Сохранялась, однако, одна неприятность. Как быть с французскими войсками в Руане? Не перехватят ли они англичан в походе? Судя по карте, такая возможность существовала. Руан находился на 30 миль ближе к Кале, чем Арфлер. Но опасность такого перехвата могла быть сведена к минимуму, если не произойдет утечки информации о времени выступления англичан в поход. Более того, выступление французов из Руана едва ли могло произойти без предварительного разрешения коннетабля Франции, который на тот момент находился в Гонфлере, в 30 милях от Руана. Как мы уже знаем, на самом деле и Бусико и д'Альбре двигались в Руан, но об этом не знали английские разведчики, которых отделяло от дороги, по которой двигался коннетабль, широкое устье Сены. Далее, Генрих мог с большим основанием рассчитывать на то, что войска в Руане не посмеют атаковать его армию без поддержки основных сил французов. Как мы увидим, расчеты Генриха были обоснованны. Могли возникнуть другие непредвиденные обстоятельства, когда войска в Руане могли выйти к реке Сомме, форсировать ее и занять позиции на противоположном берегу.

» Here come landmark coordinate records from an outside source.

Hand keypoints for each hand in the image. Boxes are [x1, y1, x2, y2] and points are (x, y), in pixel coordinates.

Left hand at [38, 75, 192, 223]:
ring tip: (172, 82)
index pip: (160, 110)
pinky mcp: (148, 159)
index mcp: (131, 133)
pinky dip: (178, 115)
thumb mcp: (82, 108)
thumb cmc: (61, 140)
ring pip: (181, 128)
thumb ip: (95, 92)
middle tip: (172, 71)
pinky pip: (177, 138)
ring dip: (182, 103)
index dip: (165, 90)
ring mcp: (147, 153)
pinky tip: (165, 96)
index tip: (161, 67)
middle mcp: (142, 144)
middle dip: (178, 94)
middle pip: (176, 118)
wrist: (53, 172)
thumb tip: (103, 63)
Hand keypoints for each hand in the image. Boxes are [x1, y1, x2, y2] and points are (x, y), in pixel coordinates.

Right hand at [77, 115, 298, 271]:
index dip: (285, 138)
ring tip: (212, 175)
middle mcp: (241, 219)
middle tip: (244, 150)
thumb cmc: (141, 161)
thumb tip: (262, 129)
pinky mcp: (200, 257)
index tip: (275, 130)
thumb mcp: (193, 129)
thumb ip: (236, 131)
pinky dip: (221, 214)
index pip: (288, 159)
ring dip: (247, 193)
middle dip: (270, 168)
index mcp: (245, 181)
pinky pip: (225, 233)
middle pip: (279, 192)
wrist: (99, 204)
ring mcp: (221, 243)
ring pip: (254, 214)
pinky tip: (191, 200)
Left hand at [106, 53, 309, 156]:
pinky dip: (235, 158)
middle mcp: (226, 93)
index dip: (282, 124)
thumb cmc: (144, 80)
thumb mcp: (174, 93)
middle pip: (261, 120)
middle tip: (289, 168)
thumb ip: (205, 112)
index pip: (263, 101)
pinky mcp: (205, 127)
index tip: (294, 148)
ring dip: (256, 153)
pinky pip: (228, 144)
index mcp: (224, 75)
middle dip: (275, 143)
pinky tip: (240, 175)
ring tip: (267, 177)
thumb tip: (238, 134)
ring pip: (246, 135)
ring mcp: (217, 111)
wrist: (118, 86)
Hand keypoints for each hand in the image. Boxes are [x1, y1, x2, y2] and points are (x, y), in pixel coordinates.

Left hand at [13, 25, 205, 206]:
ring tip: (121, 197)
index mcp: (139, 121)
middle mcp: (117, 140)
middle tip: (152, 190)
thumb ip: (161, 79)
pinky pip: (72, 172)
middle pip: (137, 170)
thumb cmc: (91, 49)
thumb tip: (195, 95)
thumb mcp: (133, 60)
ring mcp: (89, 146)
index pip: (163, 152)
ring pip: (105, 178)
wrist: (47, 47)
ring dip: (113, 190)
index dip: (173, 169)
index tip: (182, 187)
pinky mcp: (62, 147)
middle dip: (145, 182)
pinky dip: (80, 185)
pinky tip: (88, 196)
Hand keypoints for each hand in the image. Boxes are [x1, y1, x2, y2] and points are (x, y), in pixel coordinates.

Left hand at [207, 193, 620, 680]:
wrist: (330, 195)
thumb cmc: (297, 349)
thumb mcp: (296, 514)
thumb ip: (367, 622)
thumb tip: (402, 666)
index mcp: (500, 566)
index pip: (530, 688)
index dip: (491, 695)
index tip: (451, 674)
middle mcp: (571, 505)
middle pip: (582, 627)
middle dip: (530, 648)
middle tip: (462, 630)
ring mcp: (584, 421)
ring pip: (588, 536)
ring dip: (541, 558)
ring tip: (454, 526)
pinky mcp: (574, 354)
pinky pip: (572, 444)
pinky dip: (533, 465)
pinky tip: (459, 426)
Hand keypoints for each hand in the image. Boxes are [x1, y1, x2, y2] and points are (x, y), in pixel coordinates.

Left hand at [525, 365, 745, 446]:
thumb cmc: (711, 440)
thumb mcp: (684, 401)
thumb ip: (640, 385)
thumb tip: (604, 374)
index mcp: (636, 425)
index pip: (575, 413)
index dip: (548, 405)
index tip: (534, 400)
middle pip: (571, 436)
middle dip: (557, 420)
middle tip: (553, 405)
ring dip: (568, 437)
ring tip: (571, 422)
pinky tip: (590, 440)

Словом, в плане действий англичан таился риск, но ни одна военная операция не обходится без риска. Ее исход зависит от человеческого фактора, часто также от условий местности и погоды. На войне без риска ничего нельзя добиться, а в данном случае было за что бороться. Альтернативой было возвращение в Англию. В обоих странах это было бы истолковано как поражение, престижу короля был бы нанесен непоправимый ущерб, мог бы произойти даже государственный переворот, а король заменен его законным наследником, графом Марчем. В любом случае условия будущего вторжения во Францию были бы хуже. С другой стороны, если бы поход Генриха удался, он оживил бы в памяти аналогичные походы, прославившие англичан во время правления Эдуарда III. Это показало бы, что английская армия была способна перемещаться на территории, которую считает своей, в любом направлении. С двумя надежными плацдармами на северном побережье Франции сложились бы благоприятные предпосылки для дальнейшего продвижения в глубь обетованной земли. Все это требовало риска. Как справедливо заметил военачальник Вульф: «На войне что-то необходимо оставить на волю случая и судьбы, сознавая, что это опасно и является трудным выбором».

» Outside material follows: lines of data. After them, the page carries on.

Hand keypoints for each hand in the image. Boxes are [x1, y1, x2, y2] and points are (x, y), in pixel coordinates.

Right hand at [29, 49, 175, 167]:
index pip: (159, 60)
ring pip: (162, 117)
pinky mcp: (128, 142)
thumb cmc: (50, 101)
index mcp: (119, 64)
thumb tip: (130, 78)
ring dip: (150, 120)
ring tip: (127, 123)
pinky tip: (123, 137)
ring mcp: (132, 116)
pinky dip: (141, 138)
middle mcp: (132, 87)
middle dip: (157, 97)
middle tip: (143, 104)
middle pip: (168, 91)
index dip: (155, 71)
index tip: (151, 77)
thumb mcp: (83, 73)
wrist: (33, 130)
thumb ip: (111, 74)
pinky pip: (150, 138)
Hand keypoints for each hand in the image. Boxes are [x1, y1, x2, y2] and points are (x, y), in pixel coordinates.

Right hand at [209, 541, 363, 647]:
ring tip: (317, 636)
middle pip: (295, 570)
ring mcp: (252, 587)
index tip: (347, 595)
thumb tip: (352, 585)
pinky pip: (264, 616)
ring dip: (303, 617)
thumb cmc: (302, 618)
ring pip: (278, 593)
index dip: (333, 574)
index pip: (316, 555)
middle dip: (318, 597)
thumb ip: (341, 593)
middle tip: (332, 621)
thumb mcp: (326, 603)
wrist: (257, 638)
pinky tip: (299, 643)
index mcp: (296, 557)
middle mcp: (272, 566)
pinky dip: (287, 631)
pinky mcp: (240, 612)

Суммируя все это, Генрих V, располагая теми сведениями, которые были в его распоряжении, пошел, как мне представляется, на допустимый и оправданный риск.
* * *Выбор состоялся: английской армии следовало попытаться дойти до Кале по суше. Король Генрих выражал желание сразиться во время похода с французской армией, но вместе с тем принял меры, чтобы двигаться «налегке» и как можно быстрее добраться до Кале. Возникает впечатление, что эти два желания противоречили друг другу. Как это объяснить? До этого слова короля соответствовали делам. Он вызывал дофина на поединок и ждал восемь дней в Арфлере ответа. Такой вызов очевидно не похож на действие человека, желающего увильнуть от опасности, однако последнее решение заставляет заподозрить это. Полагаю, объяснение противоречия состоит в том, что король слегка изменил свой план в результате позиции, занятой большинством участников военного совета. Они подчеркивали опасности, связанные с предполагаемым маршем на Кале, и, чтобы учесть их опасения, король считал себя связанным с необходимостью свести к минимуму возможность прямого столкновения с французской армией. Только это, по моему мнению, объясняет очевидную аномалию.

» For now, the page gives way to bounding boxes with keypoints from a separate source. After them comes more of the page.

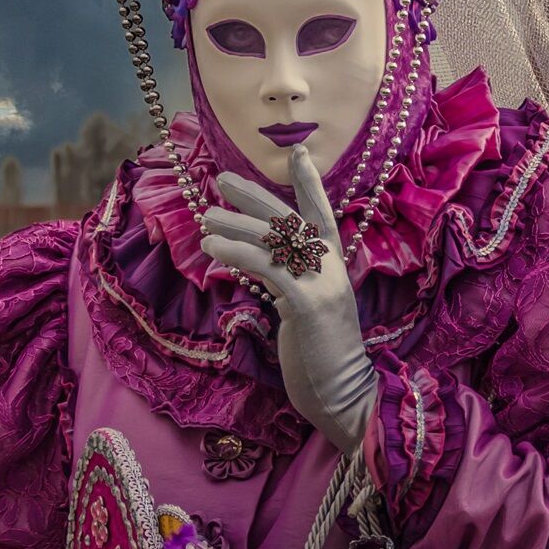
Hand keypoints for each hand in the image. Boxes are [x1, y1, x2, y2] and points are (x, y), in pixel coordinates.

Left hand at [198, 146, 375, 452]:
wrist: (344, 395)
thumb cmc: (322, 358)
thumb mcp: (307, 311)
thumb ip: (291, 284)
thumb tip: (262, 265)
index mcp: (336, 267)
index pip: (323, 213)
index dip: (310, 183)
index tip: (298, 152)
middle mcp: (332, 268)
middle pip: (290, 218)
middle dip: (254, 194)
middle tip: (220, 179)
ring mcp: (323, 284)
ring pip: (275, 239)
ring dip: (235, 223)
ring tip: (204, 217)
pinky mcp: (308, 303)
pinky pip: (268, 267)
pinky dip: (238, 252)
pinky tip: (213, 247)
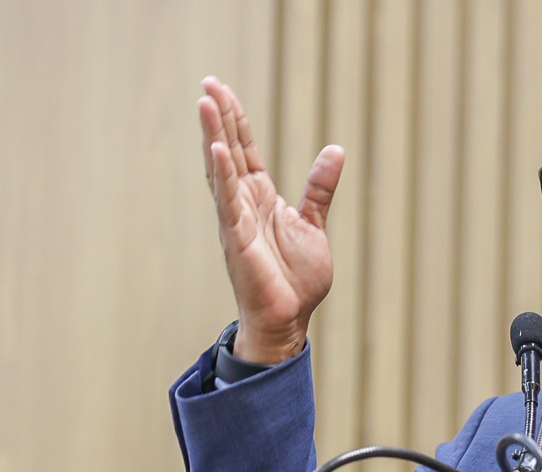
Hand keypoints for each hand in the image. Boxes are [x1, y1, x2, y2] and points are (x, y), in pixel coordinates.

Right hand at [198, 77, 344, 364]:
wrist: (290, 318)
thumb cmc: (296, 279)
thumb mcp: (313, 224)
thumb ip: (320, 188)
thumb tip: (335, 150)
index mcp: (260, 198)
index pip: (245, 151)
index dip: (236, 120)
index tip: (223, 90)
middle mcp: (243, 204)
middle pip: (229, 151)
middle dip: (220, 117)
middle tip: (209, 83)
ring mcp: (236, 220)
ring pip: (221, 170)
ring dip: (213, 135)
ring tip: (205, 102)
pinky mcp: (236, 240)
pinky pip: (227, 202)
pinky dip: (222, 175)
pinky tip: (215, 149)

Упомянутый вызов требует пояснения. Король Генрих вызвал на поединок дофина (отец которого был полубезумным) , чтобы избежать кровопролития в столкновении армий. Победитель должен был после смерти Карла VI получить в наследство французское королевство. Трудно предположить, что Генрих ожидал принятия вызова таким зеленым юнцом, как дофин. Для нас такой вызов ассоциируется со школьной стычкой, когда более сильный парень вызывает помериться силами более слабого. Но современники той эпохи воспринимали его по-другому. Для них это было «боевое испытание». Бог должен был отдать победу достойному претенденту – возможно, скорее Давиду, чем Голиафу, – «Бог стоит за правду». Генрих был глубоко религиозным человеком, или, как мы сказали бы сегодня, суеверным. Он был фанатично уверен в правоте своих претензий на французскую корону. Он был убежден, что Всемогущий дарует ему победу в личном поединке или в столкновении армий. Более того, он следовал примеру своего уважаемого предка, который не раз вызывал короля Франции на поединок с целью «избежать бесполезного кровопролития», – и столь же безуспешно. Важность вызова на поединок состоит в том, что он раскрывает, по мнению Рамсея, конечную цель Генриха стать королем всей Франции, претензию, с которой он никогда не выступал официально.